18La Pologne devait fournir à la fois des mineurs qualifiés et de simples manœuvres. Aussi le regret perce-t-il lorsque Varsovie, à la veille de la signature de la convention, le 2 septembre 1919, fait savoir que le nouvel État manque d’ouvriers compétents pour ses propres bassins de charbon et que l’éventualité d’un envoi prochain en France de professionnels de la mine doit être écartée. Dans l’immédiat n’arriveront que des manœuvres7. Le choix préférentiel des travailleurs polonais de la part du C.C.H.F. repose donc en partie sur un malentendu. Mais les intéressés taisent leur déception car, pour obtenir plus sûrement l’appui gouvernemental, ils insistent sur le besoin de reconstruire les zones dévastées. Seule la guerre, avec son cortège de désastres, justifie aux yeux des pouvoirs publics les difficultés des Houillères. Officiellement, la cause patriotique prévaut et l’expression même de « reconstruction » servira pendant plusieurs années à masquer la réalité de la croissance industrielle.

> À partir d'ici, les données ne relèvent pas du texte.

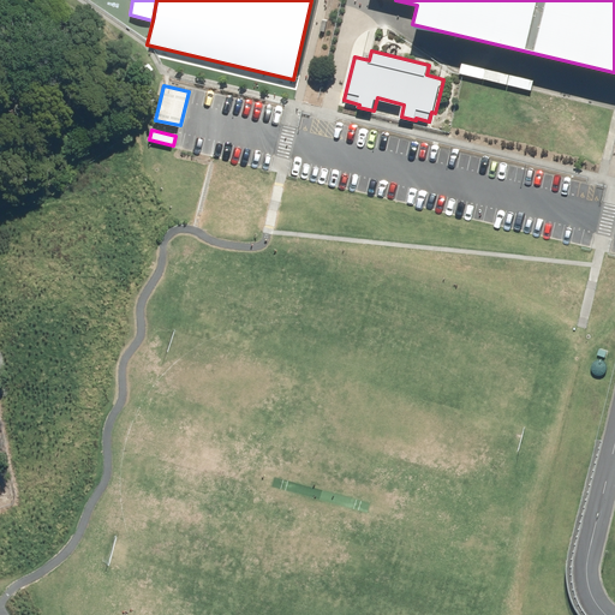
All buildings are outlined.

L’émigration massive, nécessité impérieuse pour la Pologne
19En 1919, la Pologne est confrontée à trois problèmes qui la paralysent : la poussée des nationalismes, l’incertitude politique et les retards économiques et sociaux.

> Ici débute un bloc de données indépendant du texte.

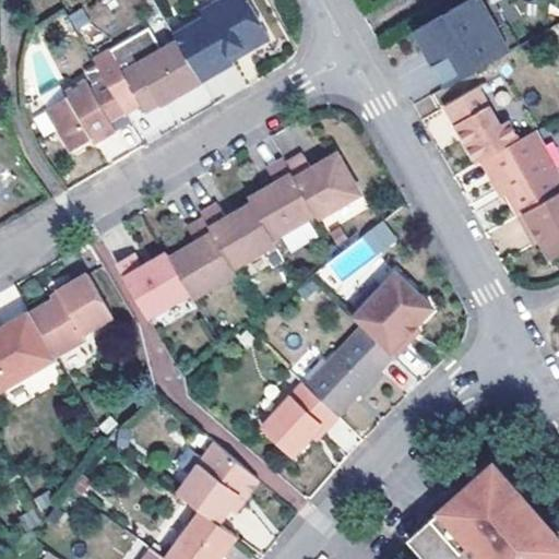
[(188,24),(215,71),(233,62),(232,60),(271,37),(248,0),(217,0),(202,9),(204,14),(188,24)]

20Le nationalisme polonais qui éclate au grand jour à la faveur de l’indépendance recouvrée n’a d’égales que les haines qu’il suscite à l’intérieur des groupes minoritaires. L’antisémitisme s’exacerbe avec son cortège de pogroms. La lutte des troupes ukrainiennes du général Semen Petlura menace le pays et laissera des séquelles. La Galicie orientale a d’ailleurs failli ne pas être incluse dans l’État polonais, les partisans de Petlura ayant su acquérir la sympathie du président Wilson qui permit à une délégation ukrainienne de siéger à la Conférence de la Paix contre l’avis de la France et de la Grande-Bretagne8.
21A l’est et au nord-est les frontières, non précisées par le traité de Versailles, dépendront jusqu’en août-septembre 1920 du rapport de forces entre l’Armée rouge et celle de Józef Piƚsudski. Au sud-ouest, les Tchèques revendiquent Cieszyn (Teschen). Les Allemands s’accrochent à la Silésie et à ses mines de houille.
22Le bastion est également assiégé de l’intérieur. Répondant aux mouvements révolutionnaires de Russie, d’Allemagne et de Hongrie, un peu partout des conseils de délégués ouvriers voient le jour et, de décembre 1918 à l’automne 1919, une vague de grèves se propage.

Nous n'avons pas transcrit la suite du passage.